Klolektüre hat eine lange Tradition. In der Kindheit befindet sie sich auf den Wänden der Schülertoiletten. Später hat man die Bild-Zeitung, die in dieser Hinsicht quasi die nächste Evolutionsstufe darzustellen scheint.
Für Manche ist das stille Örtchen tatsächlich der einzige Ort, an dem sie ihre Ruhe haben. Ein Freund erzählte mir, dass er einmal drei Stunden dort verbrachte, um ungestört Comics zu lesen, was ich in Anbetracht der Tatsache, dass er allein lebt, schon recht merkwürdig fand. Bei besonders spannenden Passagen steckte er kleine Fetzen Klopapier zwischen die Buchseiten.

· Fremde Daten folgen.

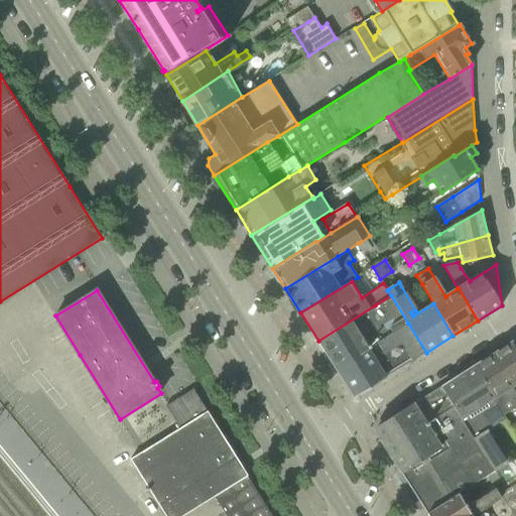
[(408,324),(391,295),(375,305),(318,341),(336,368),(392,334),(408,324)]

Eines Tages wollte er mir eines seiner Lieblingsbücher ausleihen, doch als ich die vielen kleinen Fetzen Klopapier herauslugen sah, überlegte ich es mir anders. »Äh … mir fällt grad ein: Ich hab eben überhaupt keine Zeit für Bücher, weißt Du.«
Auch die Oscarpreisträgerin Helen Mirren findet Kloliteratur toll. Als sie vor ein paar Jahren in einer Talkshow einen autobiografischen Bildband vorstellte, bezeichnete sie ihn als »großartiges Klobuch«. Offenbar ist die Klolektüre ein weltweites Phänomen.

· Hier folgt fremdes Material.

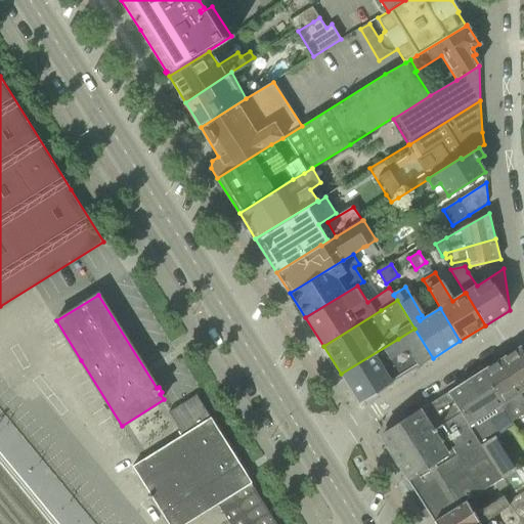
[(341,374),(359,404),(392,383),(433,358),(415,329),(398,339),(341,374)]
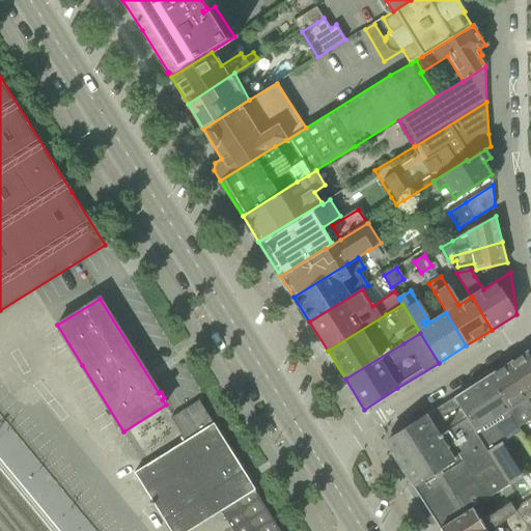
[(530,360),(527,351),(506,365),(526,397),(530,406),(530,360)]
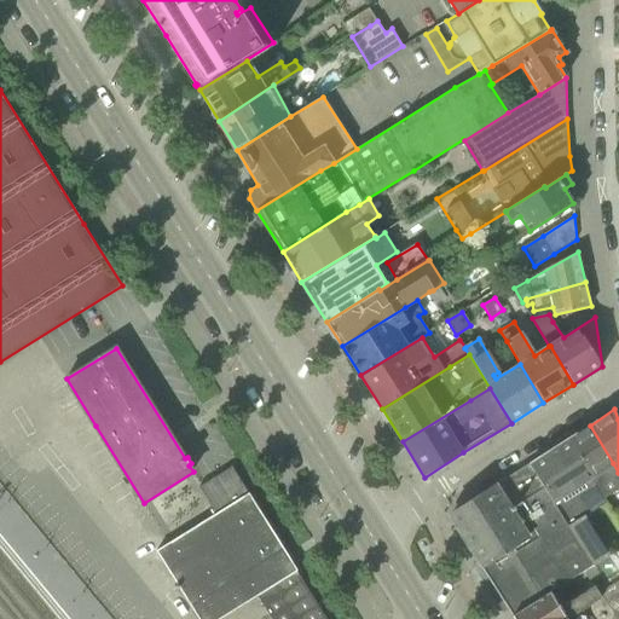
[(605,497),(613,491),(618,487),(618,473),(613,463),(590,426),(570,438),(594,476),(605,497)]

Allerdings wird auch hier das Buch langsam von den neuen Medien abgelöst. Ein Bekannter behauptete einmal, so lange auf dem Klo mit seinem iPod gespielt zu haben, dass er nicht mehr aufstehen konnte, da seine Beine eingeschlafen waren. Ich würde mich nicht wundern, wenn die Hälfte aller World of Warcraft-Spieler mit ihrem Laptops auf dem Klo sitzen, während sie Online ihre Gegner zermatschen. Irgendwie ein beunruhigender Gedanke.
Hat die klassische Klolektüre da eine Zukunft? Eines steht fest: Mit guter Kloliteratur kann man noch immer große Geschäfte machen. In jeder Hinsicht.